* PROBLEM REQUIREMENTS *
Which lines in the listing below contain the word "during"? Show each of those lines in full, and count a match only when the case is the same.

* PROVIDED INFORMATION *
★ ★ ★
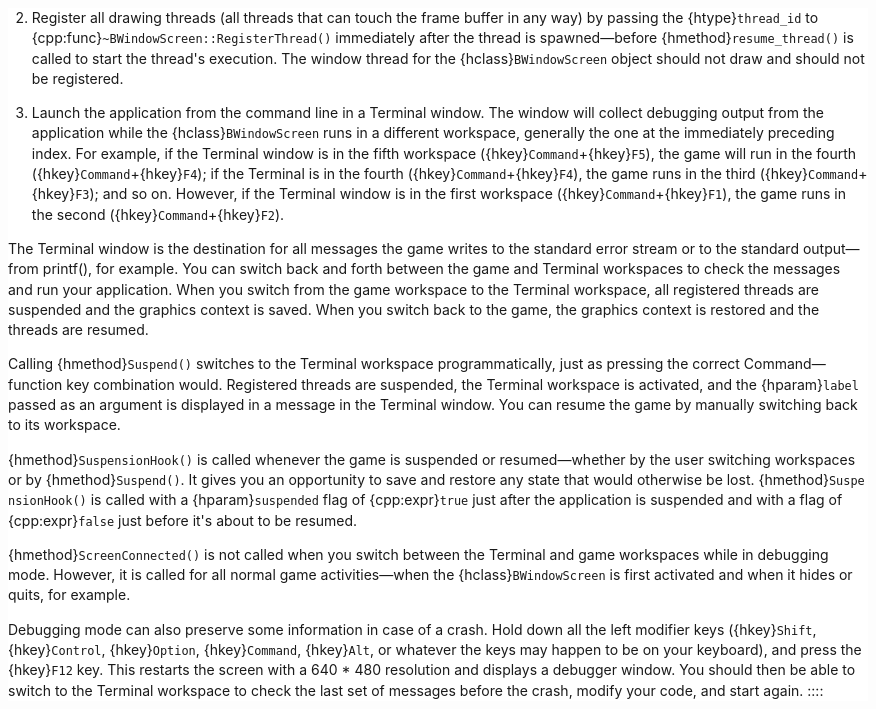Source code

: 2. Register all drawing threads (all threads that can touch the frame buffer
  in any way) by passing the {htype}`thread_id` to
  {cpp:func}`~BWindowScreen::RegisterThread()` immediately after the thread
  is spawned—before {hmethod}`resume_thread()` is called to start the
  thread's execution. The window thread for the {hclass}`BWindowScreen`
  object should not draw and should not be registered.

3. Launch the application from the command line in a Terminal window. The
  window will collect debugging output from the application while the
  {hclass}`BWindowScreen` runs in a different workspace, generally the one
  at the immediately preceding index. For example, if the Terminal window
  is in the fifth workspace ({hkey}`Command`+{hkey}`F5`), the game will run
  in the fourth ({hkey}`Command`+{hkey}`F4`); if the Terminal is in the
  fourth ({hkey}`Command`+{hkey}`F4`), the game runs in the third
  ({hkey}`Command`+{hkey}`F3`); and so on. However, if the Terminal window
  is in the first workspace ({hkey}`Command`+{hkey}`F1`), the game runs in
  the second ({hkey}`Command`+{hkey}`F2`).

The Terminal window is the destination for all messages the game writes to
the standard error stream or to the standard output—from printf(), for
example. You can switch back and forth between the game and Terminal
workspaces to check the messages and run your application. When you switch
from the game workspace to the Terminal workspace, all registered threads
are suspended and the graphics context is saved. When you switch back to
the game, the graphics context is restored and the threads are resumed.

Calling {hmethod}`Suspend()` switches to the Terminal workspace
programmatically, just as pressing the correct Command—function key
combination would. Registered threads are suspended, the Terminal workspace
is activated, and the {hparam}`label` passed as an argument is displayed in
a message in the Terminal window. You can resume the game by manually
switching back to its workspace.

{hmethod}`SuspensionHook()` is called whenever the game is suspended or
resumed—whether by the user switching workspaces or by
{hmethod}`Suspend()`. It gives you an opportunity to save and restore any
state that would otherwise be lost. {hmethod}`SuspensionHook()` is called
with a {hparam}`suspended` flag of {cpp:expr}`true` just after the
application is suspended and with a flag of {cpp:expr}`false` just before
it's about to be resumed.

{hmethod}`ScreenConnected()` is not called when you switch between the
Terminal and game workspaces while in debugging mode. However, it is called
for all normal game activities—when the {hclass}`BWindowScreen` is first
activated and when it hides or quits, for example.

Debugging mode can also preserve some information in case of a crash. Hold
down all the left modifier keys ({hkey}`Shift`, {hkey}`Control`,
{hkey}`Option`, {hkey}`Command`, {hkey}`Alt`, or whatever the keys may
happen to be on your keyboard), and press the {hkey}`F12` key. This
restarts the screen with a 640 * 480 resolution and displays a debugger
window. You should then be able to switch to the Terminal workspace to
check the last set of messages before the crash, modify your code, and
start again.
::::
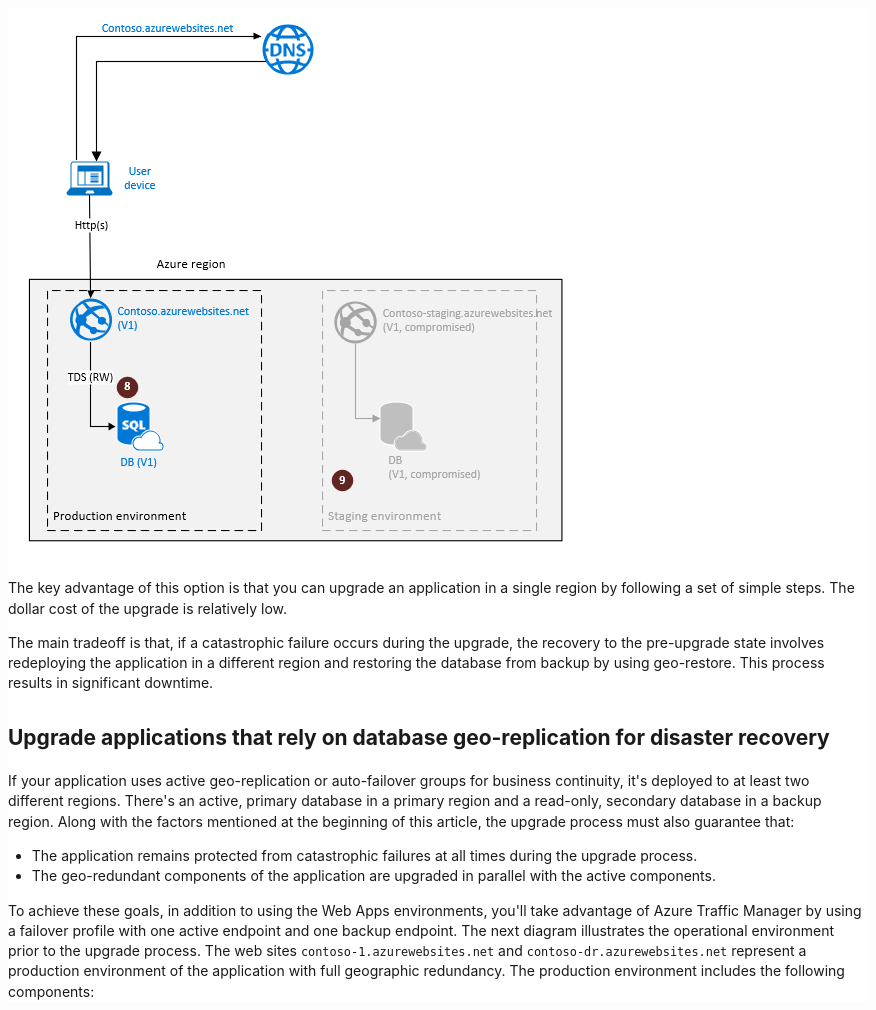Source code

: ![Diagram shows SQL Database geo-replication configuration for cloud disaster recovery with the staging environment decommissioned.](./media/manage-application-rolling-upgrade/option1-4.png)

The key advantage of this option is that you can upgrade an application in a single region by following a set of simple steps. The dollar cost of the upgrade is relatively low. 

The main tradeoff is that, if a catastrophic failure occurs during the upgrade, the recovery to the pre-upgrade state involves redeploying the application in a different region and restoring the database from backup by using geo-restore. This process results in significant downtime.

## Upgrade applications that rely on database geo-replication for disaster recovery

If your application uses active geo-replication or auto-failover groups for business continuity, it's deployed to at least two different regions. There's an active, primary database in a primary region and a read-only, secondary database in a backup region. Along with the factors mentioned at the beginning of this article, the upgrade process must also guarantee that:

* The application remains protected from catastrophic failures at all times during the upgrade process.
* The geo-redundant components of the application are upgraded in parallel with the active components.

To achieve these goals, in addition to using the Web Apps environments, you'll take advantage of Azure Traffic Manager by using a failover profile with one active endpoint and one backup endpoint. The next diagram illustrates the operational environment prior to the upgrade process. The web sites `contoso-1.azurewebsites.net` and `contoso-dr.azurewebsites.net` represent a production environment of the application with full geographic redundancy. The production environment includes the following components:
★ ★ ★
* OUTPUT FOR THIS TASK *
The main tradeoff is that, if a catastrophic failure occurs during the upgrade, the recovery to the pre-upgrade state involves redeploying the application in a different region and restoring the database from backup by using geo-restore. This process results in significant downtime.
* The application remains protected from catastrophic failures at all times during the upgrade process.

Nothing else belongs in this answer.